Featuring delicious flavors from Bordeaux™ to Rocky Road, our large chocolate-covered Easter eggs are still artfully decorated by hand just as they have been since the beginning. Candy Makers use a pipette to create elegant designs and cute candy flowers, carefully hand-decorating each and every egg. It's quite a task—but the results speak for themselves.

Bon Bon Dipping
This footage was shot prior to the Covid-19 pandemic.
Back then, Candy Makers made Bon Bon centers by hand and dipped them one by one into a pot of fondant.
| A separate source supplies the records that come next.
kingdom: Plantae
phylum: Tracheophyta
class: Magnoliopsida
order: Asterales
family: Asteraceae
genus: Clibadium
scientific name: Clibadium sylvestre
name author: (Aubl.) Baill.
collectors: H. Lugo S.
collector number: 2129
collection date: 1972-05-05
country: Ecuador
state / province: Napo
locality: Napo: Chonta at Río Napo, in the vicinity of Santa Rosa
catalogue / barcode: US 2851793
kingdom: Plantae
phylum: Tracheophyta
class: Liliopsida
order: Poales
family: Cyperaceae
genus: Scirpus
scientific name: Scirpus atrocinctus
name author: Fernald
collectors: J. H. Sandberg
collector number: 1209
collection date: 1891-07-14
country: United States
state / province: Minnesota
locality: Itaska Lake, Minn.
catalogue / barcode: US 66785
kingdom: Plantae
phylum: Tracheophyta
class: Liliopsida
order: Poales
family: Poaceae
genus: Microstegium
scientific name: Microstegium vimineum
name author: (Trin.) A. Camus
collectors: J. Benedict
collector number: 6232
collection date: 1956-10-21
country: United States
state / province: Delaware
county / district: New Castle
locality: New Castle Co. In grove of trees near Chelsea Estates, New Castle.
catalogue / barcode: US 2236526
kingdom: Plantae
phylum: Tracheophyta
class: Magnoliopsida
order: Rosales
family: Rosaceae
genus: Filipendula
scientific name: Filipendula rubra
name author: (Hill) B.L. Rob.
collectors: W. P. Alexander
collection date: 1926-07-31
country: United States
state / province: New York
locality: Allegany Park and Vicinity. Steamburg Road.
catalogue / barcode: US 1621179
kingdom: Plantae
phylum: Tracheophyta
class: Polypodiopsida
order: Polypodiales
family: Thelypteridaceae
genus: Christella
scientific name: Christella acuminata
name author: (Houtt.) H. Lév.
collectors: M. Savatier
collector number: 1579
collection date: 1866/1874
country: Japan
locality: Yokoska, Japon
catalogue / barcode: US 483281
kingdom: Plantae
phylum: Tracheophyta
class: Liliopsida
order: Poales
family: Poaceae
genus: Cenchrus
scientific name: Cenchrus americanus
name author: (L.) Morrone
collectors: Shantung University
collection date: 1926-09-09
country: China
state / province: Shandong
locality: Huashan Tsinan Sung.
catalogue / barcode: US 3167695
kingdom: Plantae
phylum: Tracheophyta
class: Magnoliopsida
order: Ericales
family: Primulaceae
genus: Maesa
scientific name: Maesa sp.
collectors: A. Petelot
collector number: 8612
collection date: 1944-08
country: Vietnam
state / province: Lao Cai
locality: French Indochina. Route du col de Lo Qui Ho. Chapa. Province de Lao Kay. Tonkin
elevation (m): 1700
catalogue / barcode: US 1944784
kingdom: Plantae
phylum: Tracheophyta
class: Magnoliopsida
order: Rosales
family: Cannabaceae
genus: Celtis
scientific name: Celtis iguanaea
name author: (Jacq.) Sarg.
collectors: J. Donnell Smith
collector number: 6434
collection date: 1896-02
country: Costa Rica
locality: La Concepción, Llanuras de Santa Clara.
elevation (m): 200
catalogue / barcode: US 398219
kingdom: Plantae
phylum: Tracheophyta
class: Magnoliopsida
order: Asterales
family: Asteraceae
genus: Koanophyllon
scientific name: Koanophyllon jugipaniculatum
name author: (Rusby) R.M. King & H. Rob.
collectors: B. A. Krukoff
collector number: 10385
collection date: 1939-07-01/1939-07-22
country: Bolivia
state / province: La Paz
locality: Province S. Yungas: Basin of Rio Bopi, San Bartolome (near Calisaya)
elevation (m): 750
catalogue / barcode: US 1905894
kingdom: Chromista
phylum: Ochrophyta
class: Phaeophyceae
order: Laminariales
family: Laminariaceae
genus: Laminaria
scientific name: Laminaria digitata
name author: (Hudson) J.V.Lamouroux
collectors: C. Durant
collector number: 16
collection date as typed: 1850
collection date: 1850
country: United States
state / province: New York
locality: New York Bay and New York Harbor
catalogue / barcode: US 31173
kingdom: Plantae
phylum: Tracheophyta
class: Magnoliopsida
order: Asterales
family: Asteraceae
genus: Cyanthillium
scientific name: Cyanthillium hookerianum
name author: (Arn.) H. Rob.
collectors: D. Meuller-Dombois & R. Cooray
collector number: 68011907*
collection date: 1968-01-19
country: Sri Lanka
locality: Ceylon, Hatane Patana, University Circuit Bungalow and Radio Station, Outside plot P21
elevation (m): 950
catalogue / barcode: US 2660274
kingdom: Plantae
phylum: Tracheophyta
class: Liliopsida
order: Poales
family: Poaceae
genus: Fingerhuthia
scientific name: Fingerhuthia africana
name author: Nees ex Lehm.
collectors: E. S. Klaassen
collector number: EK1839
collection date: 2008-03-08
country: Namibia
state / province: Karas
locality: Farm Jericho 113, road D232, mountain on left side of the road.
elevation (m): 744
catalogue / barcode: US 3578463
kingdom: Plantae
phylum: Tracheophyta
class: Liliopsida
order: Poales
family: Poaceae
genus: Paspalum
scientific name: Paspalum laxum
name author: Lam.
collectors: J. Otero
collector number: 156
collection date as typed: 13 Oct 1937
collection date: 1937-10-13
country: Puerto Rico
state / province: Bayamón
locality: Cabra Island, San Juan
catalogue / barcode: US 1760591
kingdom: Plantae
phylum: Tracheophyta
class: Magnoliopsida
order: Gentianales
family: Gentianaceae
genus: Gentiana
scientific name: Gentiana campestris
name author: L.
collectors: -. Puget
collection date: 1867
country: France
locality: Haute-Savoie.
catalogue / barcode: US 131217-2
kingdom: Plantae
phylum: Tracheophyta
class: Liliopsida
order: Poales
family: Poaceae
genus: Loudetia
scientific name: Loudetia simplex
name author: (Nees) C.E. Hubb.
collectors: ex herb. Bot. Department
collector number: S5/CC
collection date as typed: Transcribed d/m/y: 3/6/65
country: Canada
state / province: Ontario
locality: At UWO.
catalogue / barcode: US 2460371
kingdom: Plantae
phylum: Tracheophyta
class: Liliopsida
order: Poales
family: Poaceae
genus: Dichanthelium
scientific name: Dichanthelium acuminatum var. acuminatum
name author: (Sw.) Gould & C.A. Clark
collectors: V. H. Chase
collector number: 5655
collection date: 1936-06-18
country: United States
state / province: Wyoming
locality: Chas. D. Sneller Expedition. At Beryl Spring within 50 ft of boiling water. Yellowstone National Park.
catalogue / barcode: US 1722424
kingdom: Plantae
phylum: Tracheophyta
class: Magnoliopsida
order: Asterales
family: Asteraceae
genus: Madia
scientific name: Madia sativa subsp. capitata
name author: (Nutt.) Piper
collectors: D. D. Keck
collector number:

Today, all of our Bon Bons are still individually dipped and decorated by our talented Candy Makers. A skillful twist of the wrist gives every hand-dipped Bon Bon its signature flourish. In fact, our longtime Bon Bon dippers say they can identify the maker of each piece based on the distinct style of the twist.

Candy Conveyor
This footage was shot prior to the Covid-19 pandemic.
Though the equipment has been updated, our candy conveyors still look very much the same as they did in the early days. Carrying pieces of candy down the line to be sorted, enrobed in chocolate, showered with sprinkles or packed into boxes, these conveyors remain a candy kitchen essential. Not to mention, they were the inspiration for one of Lucille Ball's most famous (and funniest) acts on I Love Lucy.